La 15e Convention sur le commerce international des espèces sauvages menacées (CITES), qui avait lieu à Doha (Qatar), a abandonné sur le ponton quelques espèces marines, et non des moindres… Le thon rouge, les coraux précieux et les requins, qui ne demandaient qu’à être mieux protégés, n’ont finalement pas été retenus, faisant les frais du très actif lobby nippon.

 

Le thon rouge d’Atlantique-Est et de Méditerranée est la première victime des Japonais qui ont notamment réussi à rallier à leur cause la Lybie, important pays de pêche de ce poisson. Le thon rouge postulait au statut d’espèce non-exportable. Mais le Japon, qui consomme 80 % de la pêche de ce poisson, a réussi à mobiliser de nombreux pays en voie de développement.

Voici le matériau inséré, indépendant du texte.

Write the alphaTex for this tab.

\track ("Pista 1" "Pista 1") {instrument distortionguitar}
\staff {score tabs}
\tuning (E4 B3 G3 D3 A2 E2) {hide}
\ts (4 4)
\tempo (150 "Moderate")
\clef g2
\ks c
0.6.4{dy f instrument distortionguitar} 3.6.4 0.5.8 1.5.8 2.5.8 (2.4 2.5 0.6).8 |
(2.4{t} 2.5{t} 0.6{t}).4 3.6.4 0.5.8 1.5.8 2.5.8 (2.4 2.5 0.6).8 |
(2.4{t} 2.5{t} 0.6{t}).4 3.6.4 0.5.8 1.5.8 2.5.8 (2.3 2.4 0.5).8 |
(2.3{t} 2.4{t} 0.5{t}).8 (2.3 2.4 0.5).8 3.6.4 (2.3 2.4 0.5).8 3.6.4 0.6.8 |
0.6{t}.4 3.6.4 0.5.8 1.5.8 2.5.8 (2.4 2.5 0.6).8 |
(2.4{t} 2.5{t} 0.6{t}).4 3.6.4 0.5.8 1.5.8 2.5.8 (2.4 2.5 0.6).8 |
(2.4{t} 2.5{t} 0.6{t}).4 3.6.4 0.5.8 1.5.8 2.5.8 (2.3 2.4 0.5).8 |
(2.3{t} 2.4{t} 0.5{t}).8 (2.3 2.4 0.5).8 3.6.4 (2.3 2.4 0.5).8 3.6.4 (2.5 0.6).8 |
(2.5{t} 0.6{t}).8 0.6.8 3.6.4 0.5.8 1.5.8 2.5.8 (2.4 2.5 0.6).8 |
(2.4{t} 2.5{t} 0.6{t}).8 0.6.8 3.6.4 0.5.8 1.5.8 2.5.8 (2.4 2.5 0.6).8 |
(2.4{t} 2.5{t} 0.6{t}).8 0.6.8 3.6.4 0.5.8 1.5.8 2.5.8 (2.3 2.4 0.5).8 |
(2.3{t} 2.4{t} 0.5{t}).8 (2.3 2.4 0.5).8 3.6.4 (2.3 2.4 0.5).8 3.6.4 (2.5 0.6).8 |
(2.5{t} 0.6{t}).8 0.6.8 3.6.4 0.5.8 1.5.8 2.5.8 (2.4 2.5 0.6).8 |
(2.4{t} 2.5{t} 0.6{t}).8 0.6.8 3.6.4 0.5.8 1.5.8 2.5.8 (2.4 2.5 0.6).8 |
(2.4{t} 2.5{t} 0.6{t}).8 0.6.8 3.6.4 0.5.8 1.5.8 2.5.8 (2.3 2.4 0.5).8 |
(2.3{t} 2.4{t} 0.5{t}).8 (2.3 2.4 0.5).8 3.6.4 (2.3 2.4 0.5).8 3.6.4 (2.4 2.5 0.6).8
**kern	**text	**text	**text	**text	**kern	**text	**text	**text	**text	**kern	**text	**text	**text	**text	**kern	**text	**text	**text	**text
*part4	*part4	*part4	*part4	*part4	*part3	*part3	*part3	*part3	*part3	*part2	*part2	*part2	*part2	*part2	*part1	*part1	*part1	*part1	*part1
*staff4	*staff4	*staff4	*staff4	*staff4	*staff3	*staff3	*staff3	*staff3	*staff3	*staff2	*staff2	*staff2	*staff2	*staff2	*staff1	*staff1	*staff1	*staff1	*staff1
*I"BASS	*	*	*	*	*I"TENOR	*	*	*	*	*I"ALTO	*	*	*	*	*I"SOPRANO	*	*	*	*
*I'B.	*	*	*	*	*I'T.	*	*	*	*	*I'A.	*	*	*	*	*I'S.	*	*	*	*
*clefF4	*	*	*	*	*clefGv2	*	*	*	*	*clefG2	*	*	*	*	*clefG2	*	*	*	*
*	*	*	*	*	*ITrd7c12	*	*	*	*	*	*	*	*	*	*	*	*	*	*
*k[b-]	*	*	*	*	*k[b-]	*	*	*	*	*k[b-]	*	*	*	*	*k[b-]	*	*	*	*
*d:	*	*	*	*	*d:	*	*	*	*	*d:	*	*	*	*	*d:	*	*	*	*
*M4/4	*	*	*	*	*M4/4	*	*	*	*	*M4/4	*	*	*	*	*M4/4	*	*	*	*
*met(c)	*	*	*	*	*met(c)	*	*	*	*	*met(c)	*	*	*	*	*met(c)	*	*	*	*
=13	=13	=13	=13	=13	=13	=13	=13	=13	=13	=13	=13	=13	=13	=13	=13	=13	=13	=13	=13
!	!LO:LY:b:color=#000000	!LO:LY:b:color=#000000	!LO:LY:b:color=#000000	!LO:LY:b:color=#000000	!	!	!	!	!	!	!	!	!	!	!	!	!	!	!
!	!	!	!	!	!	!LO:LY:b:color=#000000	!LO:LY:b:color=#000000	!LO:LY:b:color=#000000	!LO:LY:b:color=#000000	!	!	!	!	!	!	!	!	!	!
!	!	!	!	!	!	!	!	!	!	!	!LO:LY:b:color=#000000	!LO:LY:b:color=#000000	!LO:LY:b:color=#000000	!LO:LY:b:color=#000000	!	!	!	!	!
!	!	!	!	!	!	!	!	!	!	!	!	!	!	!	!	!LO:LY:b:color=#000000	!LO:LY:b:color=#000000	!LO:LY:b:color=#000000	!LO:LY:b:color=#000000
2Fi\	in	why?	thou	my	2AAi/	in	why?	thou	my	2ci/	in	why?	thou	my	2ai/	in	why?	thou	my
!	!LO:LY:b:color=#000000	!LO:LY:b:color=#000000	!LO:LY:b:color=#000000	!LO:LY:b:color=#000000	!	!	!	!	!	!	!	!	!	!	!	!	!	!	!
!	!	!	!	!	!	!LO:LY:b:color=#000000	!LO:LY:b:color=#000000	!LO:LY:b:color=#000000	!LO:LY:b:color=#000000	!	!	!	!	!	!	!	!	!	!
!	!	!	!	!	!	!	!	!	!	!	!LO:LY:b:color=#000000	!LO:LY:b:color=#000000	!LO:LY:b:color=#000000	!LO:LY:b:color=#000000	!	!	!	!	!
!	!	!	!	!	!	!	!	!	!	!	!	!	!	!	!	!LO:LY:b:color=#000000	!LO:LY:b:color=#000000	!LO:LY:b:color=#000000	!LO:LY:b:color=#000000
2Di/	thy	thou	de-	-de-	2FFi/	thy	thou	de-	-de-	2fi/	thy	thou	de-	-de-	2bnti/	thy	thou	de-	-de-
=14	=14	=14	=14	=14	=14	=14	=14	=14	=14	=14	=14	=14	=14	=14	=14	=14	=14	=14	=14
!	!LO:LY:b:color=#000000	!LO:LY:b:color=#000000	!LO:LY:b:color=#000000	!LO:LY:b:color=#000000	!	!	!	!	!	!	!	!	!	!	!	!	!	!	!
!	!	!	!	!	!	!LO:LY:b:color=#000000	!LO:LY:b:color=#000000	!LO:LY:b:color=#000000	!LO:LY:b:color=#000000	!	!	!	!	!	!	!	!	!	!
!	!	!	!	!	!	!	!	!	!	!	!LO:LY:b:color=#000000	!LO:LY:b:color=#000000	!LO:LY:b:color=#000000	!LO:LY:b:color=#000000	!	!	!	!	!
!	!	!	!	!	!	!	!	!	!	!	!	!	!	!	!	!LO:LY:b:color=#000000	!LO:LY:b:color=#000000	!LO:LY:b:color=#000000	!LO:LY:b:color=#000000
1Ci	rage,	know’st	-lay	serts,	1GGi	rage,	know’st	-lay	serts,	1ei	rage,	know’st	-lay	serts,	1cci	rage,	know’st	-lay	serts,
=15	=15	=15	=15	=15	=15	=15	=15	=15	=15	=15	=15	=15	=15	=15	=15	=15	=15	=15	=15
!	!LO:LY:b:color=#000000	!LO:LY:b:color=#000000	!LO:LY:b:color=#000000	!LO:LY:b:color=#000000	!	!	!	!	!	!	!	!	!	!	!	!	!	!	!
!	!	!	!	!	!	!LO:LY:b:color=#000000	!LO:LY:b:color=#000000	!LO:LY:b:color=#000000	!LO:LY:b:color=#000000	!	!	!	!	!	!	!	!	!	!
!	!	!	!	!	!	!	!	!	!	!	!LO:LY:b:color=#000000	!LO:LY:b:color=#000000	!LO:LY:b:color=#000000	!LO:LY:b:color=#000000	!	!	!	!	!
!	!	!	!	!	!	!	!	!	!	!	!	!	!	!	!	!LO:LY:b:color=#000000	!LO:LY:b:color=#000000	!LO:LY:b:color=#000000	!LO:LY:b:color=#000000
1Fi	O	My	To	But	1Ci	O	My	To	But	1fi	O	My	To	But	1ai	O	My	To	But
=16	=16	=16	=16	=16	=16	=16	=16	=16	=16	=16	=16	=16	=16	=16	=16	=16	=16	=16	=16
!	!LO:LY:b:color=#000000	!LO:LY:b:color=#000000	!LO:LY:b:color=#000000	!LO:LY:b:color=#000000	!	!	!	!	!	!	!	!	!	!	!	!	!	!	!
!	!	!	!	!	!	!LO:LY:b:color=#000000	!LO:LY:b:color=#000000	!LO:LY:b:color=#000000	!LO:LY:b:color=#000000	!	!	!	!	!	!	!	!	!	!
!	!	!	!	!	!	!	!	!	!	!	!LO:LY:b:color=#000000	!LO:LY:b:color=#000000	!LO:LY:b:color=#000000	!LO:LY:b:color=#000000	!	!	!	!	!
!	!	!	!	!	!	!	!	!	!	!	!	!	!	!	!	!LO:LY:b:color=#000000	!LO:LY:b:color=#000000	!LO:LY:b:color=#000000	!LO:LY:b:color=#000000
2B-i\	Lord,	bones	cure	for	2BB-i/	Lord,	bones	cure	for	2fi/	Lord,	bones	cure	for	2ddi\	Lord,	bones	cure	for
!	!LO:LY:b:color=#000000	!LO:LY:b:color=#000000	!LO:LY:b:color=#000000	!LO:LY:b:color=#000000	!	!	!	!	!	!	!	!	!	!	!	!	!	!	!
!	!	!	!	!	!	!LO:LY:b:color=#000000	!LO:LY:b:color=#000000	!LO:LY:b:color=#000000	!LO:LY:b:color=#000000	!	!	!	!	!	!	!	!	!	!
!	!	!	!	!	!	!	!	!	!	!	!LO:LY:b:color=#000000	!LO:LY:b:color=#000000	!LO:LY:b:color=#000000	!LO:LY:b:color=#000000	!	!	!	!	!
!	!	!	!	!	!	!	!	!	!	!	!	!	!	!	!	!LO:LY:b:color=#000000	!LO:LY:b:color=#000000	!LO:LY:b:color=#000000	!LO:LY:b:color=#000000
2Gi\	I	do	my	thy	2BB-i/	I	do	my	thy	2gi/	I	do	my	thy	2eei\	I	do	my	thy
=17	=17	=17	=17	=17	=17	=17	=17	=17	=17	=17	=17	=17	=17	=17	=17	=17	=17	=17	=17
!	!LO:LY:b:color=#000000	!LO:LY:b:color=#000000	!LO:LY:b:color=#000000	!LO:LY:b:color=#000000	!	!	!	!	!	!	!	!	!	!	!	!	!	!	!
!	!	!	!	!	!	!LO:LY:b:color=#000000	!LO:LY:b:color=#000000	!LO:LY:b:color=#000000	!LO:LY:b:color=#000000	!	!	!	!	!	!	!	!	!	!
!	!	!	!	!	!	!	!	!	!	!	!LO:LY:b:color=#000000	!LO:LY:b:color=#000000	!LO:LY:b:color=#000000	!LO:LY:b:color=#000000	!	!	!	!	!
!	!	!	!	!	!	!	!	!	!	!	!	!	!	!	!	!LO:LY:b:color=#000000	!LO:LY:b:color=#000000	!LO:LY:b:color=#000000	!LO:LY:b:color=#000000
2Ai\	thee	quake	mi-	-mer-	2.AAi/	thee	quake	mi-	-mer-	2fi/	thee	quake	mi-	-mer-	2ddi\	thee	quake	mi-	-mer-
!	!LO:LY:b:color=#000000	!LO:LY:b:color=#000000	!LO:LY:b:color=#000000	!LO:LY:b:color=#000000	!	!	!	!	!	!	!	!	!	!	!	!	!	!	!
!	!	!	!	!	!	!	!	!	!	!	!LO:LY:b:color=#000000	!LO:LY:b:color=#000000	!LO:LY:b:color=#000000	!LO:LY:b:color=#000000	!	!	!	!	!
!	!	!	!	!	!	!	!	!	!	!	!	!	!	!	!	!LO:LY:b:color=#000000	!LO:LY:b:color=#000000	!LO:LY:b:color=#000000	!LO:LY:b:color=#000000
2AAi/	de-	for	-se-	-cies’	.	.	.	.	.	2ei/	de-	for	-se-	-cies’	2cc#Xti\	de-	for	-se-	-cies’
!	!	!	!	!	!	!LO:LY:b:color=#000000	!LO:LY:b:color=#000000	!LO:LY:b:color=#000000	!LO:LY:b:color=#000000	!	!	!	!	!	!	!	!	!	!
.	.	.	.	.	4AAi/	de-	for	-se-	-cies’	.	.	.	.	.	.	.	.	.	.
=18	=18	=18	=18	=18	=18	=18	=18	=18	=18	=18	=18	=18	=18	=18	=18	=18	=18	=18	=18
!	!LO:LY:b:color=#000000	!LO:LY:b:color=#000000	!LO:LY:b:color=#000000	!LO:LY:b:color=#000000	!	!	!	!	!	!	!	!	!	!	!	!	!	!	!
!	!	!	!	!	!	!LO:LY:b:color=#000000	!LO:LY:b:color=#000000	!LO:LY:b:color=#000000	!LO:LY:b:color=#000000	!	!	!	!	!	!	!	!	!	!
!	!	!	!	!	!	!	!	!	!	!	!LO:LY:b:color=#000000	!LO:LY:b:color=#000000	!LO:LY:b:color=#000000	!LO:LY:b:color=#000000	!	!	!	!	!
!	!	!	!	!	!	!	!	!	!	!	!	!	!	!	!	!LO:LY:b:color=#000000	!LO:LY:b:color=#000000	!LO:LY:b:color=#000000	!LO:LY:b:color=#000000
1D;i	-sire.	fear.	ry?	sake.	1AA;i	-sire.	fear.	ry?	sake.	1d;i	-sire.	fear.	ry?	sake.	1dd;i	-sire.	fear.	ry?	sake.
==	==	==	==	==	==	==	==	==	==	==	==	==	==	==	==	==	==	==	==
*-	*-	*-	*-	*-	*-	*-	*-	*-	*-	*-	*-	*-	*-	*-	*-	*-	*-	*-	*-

Quatre espèces de requins (le requin-marteau halicorne, le requin océanique, le requin-taupe et l’aiguillat commun) étaient quant à elles sur la liste des espèces dont le commerce devait être régulé. Elles n’y sont plus et seront donc désormais livrées aux grands groupes industriels qui ont fait de la pêche intensive leur gagne-pain.

Côté coraux précieux, 31 espèces de coraux rouges n’ont pas réussi à être inscrites à l’annexe II de la convention qui permet de réguler leur commerce. Enfin, l’ours polaire n’a pu passer de l’annexe II à l’annexe I (interdiction totale des exportations).

La CITES a heureusement voté la reconduction de l’interdiction du commerce des éléphants en Tanzanie et en Zambie, ainsi qu’un plan de préservation des tigres. Il faudra attendra 2013 pour que la CITES se réunisse à nouveau. Ce sera en Thaïlande.